TQW Magazin
Isabelle Edi und Tubi Malcharzik über Rakete Part 1: Luca Bonamore und Shade Théret / Magdalena Mitterhofer

Vom Pudern und Fisten

 

Vom Pudern und Fisten

Sechs weiße Kloschüsseln auf verfliesten Sockeln. Im Hintergrund läuft ein Video, das uns von der Ringstraße, auf der alljährlich die Regenbogenparade stattfindet, in den Untergrund zu den Toiletten der U-Bahn-Passage „Opernring“ zieht. In der Eröffnungsinszenierung des Festivals Rakete spült uns Luca Bonamore aus den TQW Studios an einen Ort, an dem Latexhandschuhe auf Pferdehufe, Cruising auf Paartanz, queere Clubkultur auf Barock trifft. Mit langer dunkelbrauner Mähne und Lackstiefeln, die in Pferdefüßen münden, zieht sich Bonamore über den Boden, vorbei an den bauchigen Keramikobjekten in die Mitte der Bühne. Das Licht ist schummrig. Nebel verteilt sich im Raum. Die Performance Lamentations dreht die Parole „Raus aus den Toiletten, rein in die Straßen!“ aus dem Kultfilm Nicht der Homosexuelle ist pervers, sondern die Situation, in der er lebt von Rosa von Praunheim um und sucht danach, was auf dem stillen Örtchen heute noch an emanzipatorischem Potenzial übrig ist. Zunächst scheint da nicht viel zu sein: Bonamore besteigt das Podest der Einsamkeit und besingt einen abwesenden „Raver Boy“. Er sehnt sich nach gemeinsamem Tanzen, Fliegen und Reiten in den Sonnenaufgang. Es ist eine Einladung, ein unerfülltes Begehren, sich zusammen durch Intimität von Scham und gesellschaftlichen Konventionen zu lösen. Die Vereinzelung zu überwinden. Das Klagelied wird durch Strobos und Clubmusik aufgebrochen. Bonamore springt im Spagat vom Podest und drückt seinen Körper in endlosen Wellen auf den Boden. Er tanzt, als wäre er auf einer gefüllten Tanzfläche, aber er bleibt allein und dreht sich um sich selbst. Queerness erscheint hier als etwas Unerfülltes. Als etwas, das im Sinne von José Esteban Muñoz noch nicht ist, sondern sich in der Zukunft manifestiert.[1]

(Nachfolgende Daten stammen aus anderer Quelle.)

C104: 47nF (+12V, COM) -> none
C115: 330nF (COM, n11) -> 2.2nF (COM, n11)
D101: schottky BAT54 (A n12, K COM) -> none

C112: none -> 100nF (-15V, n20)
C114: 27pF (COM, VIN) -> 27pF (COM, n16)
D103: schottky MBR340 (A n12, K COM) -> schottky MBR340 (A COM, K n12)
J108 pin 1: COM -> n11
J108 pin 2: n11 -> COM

Aber dann, als der Beat erloschen, das Licht verstummt ist und Bonamore über der Kloschüssel hängt, tritt ein zweiter Performer auf. Die beiden umarmen sich, beginnen zu verzerrten Strauss-Klängen zu tanzen. Sie heben ihre Arme über den Kopf, wie in der fünften Position des Port de Bras im klassischen Ballett. Bewegen sich aufeinander zu und wieder voneinander weg. Fast wie bei einem Ball, nur in Jockstraps. Bevor sich der Eindruck aufdrängt, dass die Performance in den romantischen Kitsch eines homonormativen Paartanzes kippt, stülpt sich Bonamore einen schwarzen Handschuh über und führt seine Faust in den Anus des anderen Performers ein. Nicht in einem spektakulären Sinne, sondern als selbstverständliche Weiterführung des Zweiertanzes, als choreografischer Akt des Sichnäherkommens. Für die Dauer einer Szene berühren sich Wiener Ballkultur und Cruising auf eine ambivalente Weise. Ob es darum geht, die vermeintliche Romantik eines Balls in seinem heteronormativen Kleid lächerlich zu machen oder Fisting eine andere Tiefe zu verleihen, wird offen gelassen. Was bleibt, ist das Begehren und das Versprechen, sich für einen Moment näherzukommen. Nicht in der Abgeschiedenheit einer öffentlichen Toilette, sondern vor den Augen des Publikums.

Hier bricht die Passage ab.